Полукруглая эстрада, затянутая серым сукном [309] . Маленький стол, на нем – лампа, стакан воды и рукописи поэта. Около стола – высокая фигура поэта в скромном черном костюме. Ему уже 56 лет, волосы его обильно тронуты сединой, но по-прежнему юношески стройна его фигура, так же энергичны и порывисты движения, тот же огонь в глазах, что был и три десятилетия назад, в пору первых литературных выступлений этого замечательного и своеобразного лирика современности. Сначала Пастернак читает старые хорошо знакомые аудитории стихи, – о дожде, о ревности, о трагическом любовном разрыве двух сердец, о природе Урала, о первом отвергнутом признании. Все это вещи двадцати-тридцатилетней давности. Аудитория знает их наизусть. Когда поэт забывает – из зала несется дружный хор голосов, напоминающих автору его собственное творение, уже ставшее достоянием многих сердец и умов. Аудитория как бы зачарована, – она в сотый раз переживает вместе с поэтом его стихи. Пастернак читает очень своеобразно. Его читка не похожа на чтение актера, – она небогата интонациями, поэт подчеркивает скорее ритм, рифму, но не смысловые ходы своих очень сложных вещей. Некоторые критики долгие годы твердили о непонятности многих стихов Пастернака массам.
309
Вечер состоялся 27 мая 1946 г. в большой аудитории Политехнического музея.
Вечер в Политехническом музее – живое опровержение этой усталой легенды. Аудитория вчерашнего вечера была разнородна, здесь были молодые поэты, старые опытные редактора газет и журналов, партийные работники, библиотекари, ученые, но огромную прослойку аудитории составляли рядовые студенты и студентки, рабочие, служащие Москвы. Свыше тысячи человек около трех часов слушали своего поэта. Ни один человек не вышел. Как с самого начала вечера в зале не было ни одного свободного места, так он оставался абсолютно полон до самого конца. <…>
Гибкость и емкость поэтической формы Пастернака поразительна. Это сказывается и на чрезвычайной широте его тематического кругозора, и на умении Пастернака переводить стихи других народов. Вчера Пастернак продемонстрировал некоторые образцы поэтического перевода, – он читал грузинского романтика XIX века Николо Бараташвили, он читал Верлена и, наконец, «Зиму» и 66-й сонет Шекспира в своих переводах. Все это переведено Пастернаком виртуозно, с полным пониманием национальных и эпохальных особенностей интерпретируемых поэтов. Переводы Пастернака пользовались таким же успехом, как и его оригинальные стихи. Во время чтения этих переводов от имени неизвестных почитателей поэта на сцену принесли подарок Пастернаку – огромный куст цветущей сирени. Он был поставлен на стол. Чтение стихов продолжалось. Несколько раз поэт объявлял свой вечер законченным. Тогда публика вставала со своих мест и стоя аплодировала три, четыре, пять минут подряд. Поэт выходил снова, смущенно улыбался своей доброй, почти детской улыбкой и продолжал чтение. Вещи, еще не успевшие появиться в печати, аудитория заставляла повторять по два раза. Одно известное стихотворение, написанное еще в 1916 году («Импровизация»), поэт прочел в совершенно новом варианте. Это вызвало бурю восторга и требование немедленного повторения, что поэт охотно и сделал. Вечер прошел с каким-то особым накалом и трепетом. Он превратился в триумф тонкого и сложного лирика современности, нашедшего полный духовный контакт со своей аудиторией.

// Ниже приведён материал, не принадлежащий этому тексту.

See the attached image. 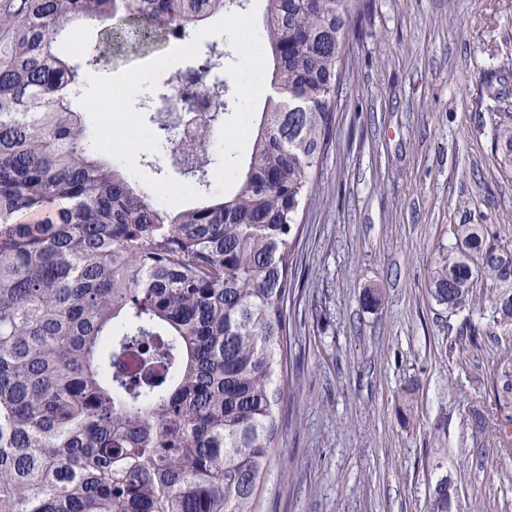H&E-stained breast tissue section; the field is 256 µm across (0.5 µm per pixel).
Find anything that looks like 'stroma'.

Мы с Вадимом Шверубовичем [310] попали на самый парадный, первый вечер – в Колонном зале Дома союзов. Какое же это было торжество, какой незабываемый светлый праздник русской поэзии! Сколько здесь собралось в этот вечер военной и студенческой молодежи, какие славные мелькали лица, как забиты были все входы в зал, как ломились хоры и ложи от наплыва этой толпы юношей и девушек с горящими глазами, с пылающими щеками. Каким единством дышал этот зал, хором подсказывая Пастернаку то и дело забываемые им от волнения слова, вымаливая у Ахматовой еще, еще и еще стихи военных лет, стихи о Ленинграде, стихи о любви. Она и здесь, в Колонном зале, читала негромко, без жестов, чуть-чуть напевно, стоя в своем черном платье и белой шали у края эстрады [311] .
310
В. В. Шверубович – заведующий постановочной частью МХАТа, сын В.И. Качалова.
311
Вечер чтения Ахматовой и Пастернака состоялся 2 апреля 1946 г.